A patient advocate is someone who helps guide a patient through the healthcare system. This includes providing support through the screening, diagnosis, treatment, and follow-up of a medical condition, such as cancer and diabetes. They can also help with managing multiple medical conditions and medication management. An advocate helps patients communicate with healthcare providers so patients get the information they need to make decisions about their health care. Patient advocates may also help individuals set up appointments for doctor visits and medical tests and get financial, legal, and social support. They may also work with insurance companies, employers, case managers, lawyers, and others who may have an effect on a person’s healthcare needs.


Choosing a Patient Advocate

  • A patient advocate can be a trusted friend, family member, or spouse.

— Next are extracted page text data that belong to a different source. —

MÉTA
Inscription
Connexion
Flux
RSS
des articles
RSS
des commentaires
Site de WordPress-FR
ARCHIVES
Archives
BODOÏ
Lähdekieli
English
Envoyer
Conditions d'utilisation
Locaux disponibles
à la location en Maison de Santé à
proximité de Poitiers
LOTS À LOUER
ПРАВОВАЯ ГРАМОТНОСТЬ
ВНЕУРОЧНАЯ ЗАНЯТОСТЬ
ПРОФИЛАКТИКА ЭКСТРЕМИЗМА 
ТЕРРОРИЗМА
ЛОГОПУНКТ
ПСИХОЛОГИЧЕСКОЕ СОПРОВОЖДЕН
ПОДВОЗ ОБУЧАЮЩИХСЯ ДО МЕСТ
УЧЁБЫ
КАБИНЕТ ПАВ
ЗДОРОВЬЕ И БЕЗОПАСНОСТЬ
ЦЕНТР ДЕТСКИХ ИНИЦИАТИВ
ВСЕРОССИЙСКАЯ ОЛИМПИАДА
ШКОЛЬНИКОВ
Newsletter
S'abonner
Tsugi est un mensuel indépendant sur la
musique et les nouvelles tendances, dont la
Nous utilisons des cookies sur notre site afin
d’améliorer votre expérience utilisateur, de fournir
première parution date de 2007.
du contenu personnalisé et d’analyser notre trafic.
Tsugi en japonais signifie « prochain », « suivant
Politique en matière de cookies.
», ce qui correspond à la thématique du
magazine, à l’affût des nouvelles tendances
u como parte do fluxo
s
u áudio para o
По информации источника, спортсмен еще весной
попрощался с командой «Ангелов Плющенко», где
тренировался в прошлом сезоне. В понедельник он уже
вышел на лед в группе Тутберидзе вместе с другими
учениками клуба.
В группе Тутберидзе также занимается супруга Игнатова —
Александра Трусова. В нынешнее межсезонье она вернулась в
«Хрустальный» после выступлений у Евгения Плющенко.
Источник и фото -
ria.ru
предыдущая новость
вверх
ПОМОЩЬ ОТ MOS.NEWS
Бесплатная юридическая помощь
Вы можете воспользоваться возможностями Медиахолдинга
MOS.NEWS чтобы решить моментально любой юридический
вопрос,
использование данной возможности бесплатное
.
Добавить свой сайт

In addition to being someone you feel comfortable with, an advocate should be highly organized, assertive, and have good communication skills.  While advocates do not need to be medical professionals, they should be comfortable and have the time and patience to help you navigate your healthcare. These individuals often volunteer their time and services due to their close relationship with a patient.
  • Many hospitals employ professional patient advocates who work as part of a team to assist in the overall coordination of a patient’s care. These individuals are often nurses or social workers. These professionals advocate for the patient while also adhering to hospital policies and regulations.
  • If you don’t have a family member or friend to help, the best solution may be hiring a professional patient advocate. The AdvoConnection Directory contains contact information for hundreds of independent, private health and patient advocates and care managers in the United States and Canada. Go to:


The Role of the Patient Advocate

  • Help you prepare for and accompany you to medical appointments;
  • Review diagnosis and treatment options and help with decision-making;
  • Help manage prescriptions;
  • Make follow-up appointments;
  • Provide caregiver support;
  • Review medical bills and help with billing disputes;
  • Complete medical paperwork, coordinate and file medical records;
  • Assist in helping you find assisted living or in-home care;
  • Assist in end-of-life decisions.